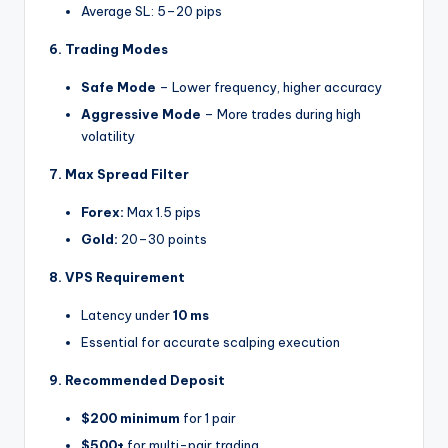
Average SL: 5–20 pips
6. Trading Modes
Safe Mode
– Lower frequency, higher accuracy
Aggressive Mode
– More trades during high
volatility
7. Max Spread Filter
Forex:
Max 1.5 pips
Gold:
20–30 points
8. VPS Requirement
Latency under
10 ms
Essential for accurate scalping execution
9. Recommended Deposit
$200 minimum
for 1 pair
$500+
for multi-pair trading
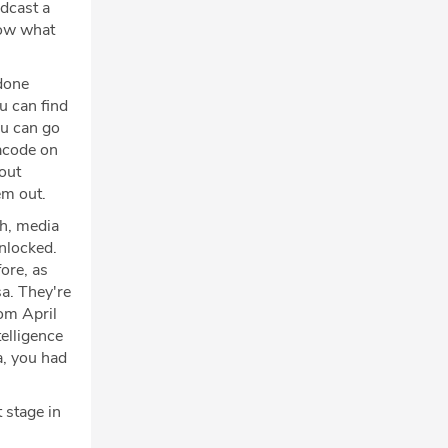
odcast a
now what
done
ou can find
ou can go
acode on
out
em out.
uh, media
Unlocked.
ore, as
sa. They're
rom April
elligence
ia, you had
 stage in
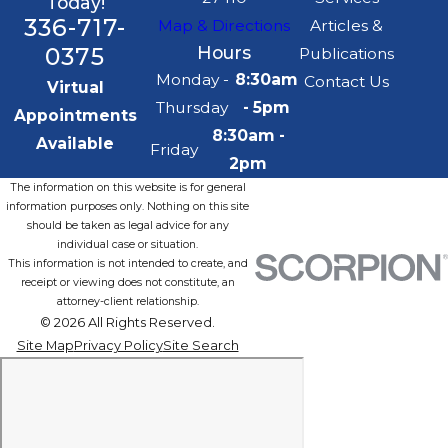
Today!
336-717-
Map & Directions
Articles &
0375
Hours
Publications
Monday -
8:30am
Contact Us
Virtual
Thursday
- 5pm
Appointments
8:30am -
Available
Friday
2pm
The information on this website is for general
information purposes only. Nothing on this site
should be taken as legal advice for any
individual case or situation.
This information is not intended to create, and
receipt or viewing does not constitute, an
attorney-client relationship.
© 2026 All Rights Reserved.
Site Map
Privacy Policy
Site Search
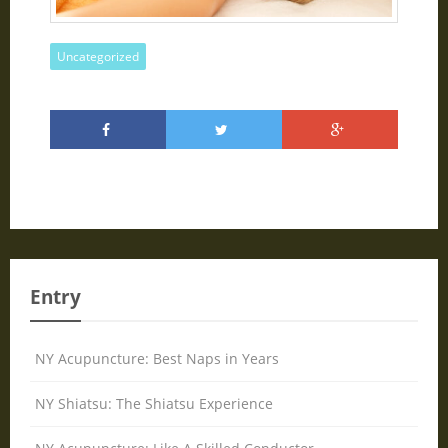
Uncategorized
Entry
NY Acupuncture: Best Naps in Years
NY Shiatsu: The Shiatsu Experience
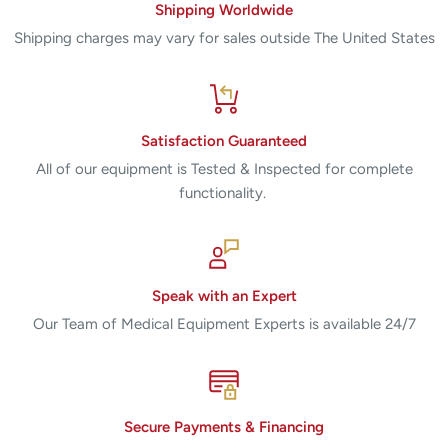
Shipping Worldwide
Shipping charges may vary for sales outside The United States
Satisfaction Guaranteed
All of our equipment is Tested & Inspected for complete
functionality.
Speak with an Expert
Our Team of Medical Equipment Experts is available 24/7
Secure Payments & Financing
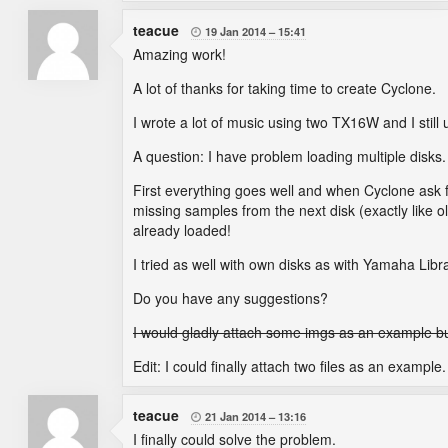
teacue
19 Jan 2014
15:41

Amazing work!
A lot of thanks for taking time to create Cyclone.
I wrote a lot of music using two TX16W and I stil
A question: I have problem loading multiple disks.
First everything goes well and when Cyclone ask fo
missing samples from the next disk (exactly like 
already loaded!
I tried as well with own disks as with Yamaha Libra
Do you have any suggestions?
I would gladly attach some imgs as an example but 
Edit: I could finally attach two files as an example.
teacue
21 Jan 2014
13:16

I finally could solve the problem.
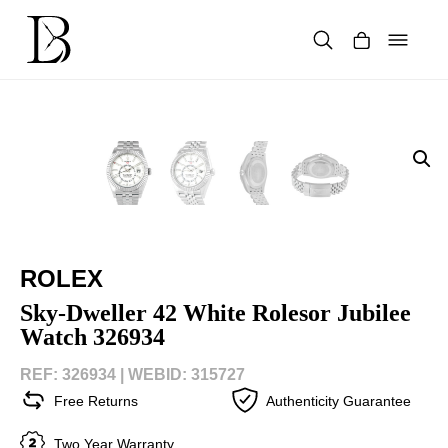
Skip
to
content
Products
search
ROLEX
Sky-Dweller 42 White Rolesor Jubilee
Watch 326934
REF: 326934 |
WEBID: 315727
Free Returns
Authenticity Guarantee
Two Year Warranty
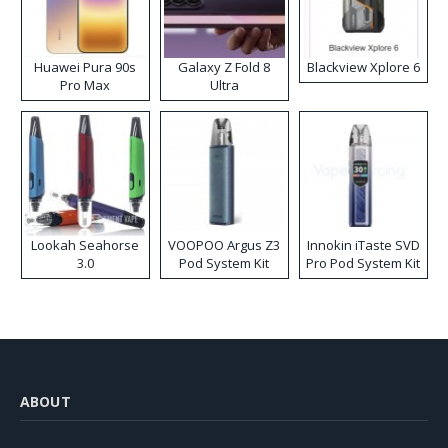
Huawei Pura 90s
Galaxy Z Fold 8
Blackview Xplore 6
Pro Max
Ultra
Lookah Seahorse
VOOPOO Argus Z3
Innokin iTaste SVD
3.0
Pod System Kit
Pro Pod System Kit
ABOUT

= = =

Directive:
Determine how many lines in the entries contain the word "information". Reply with the number alone.

Reply to the task:
3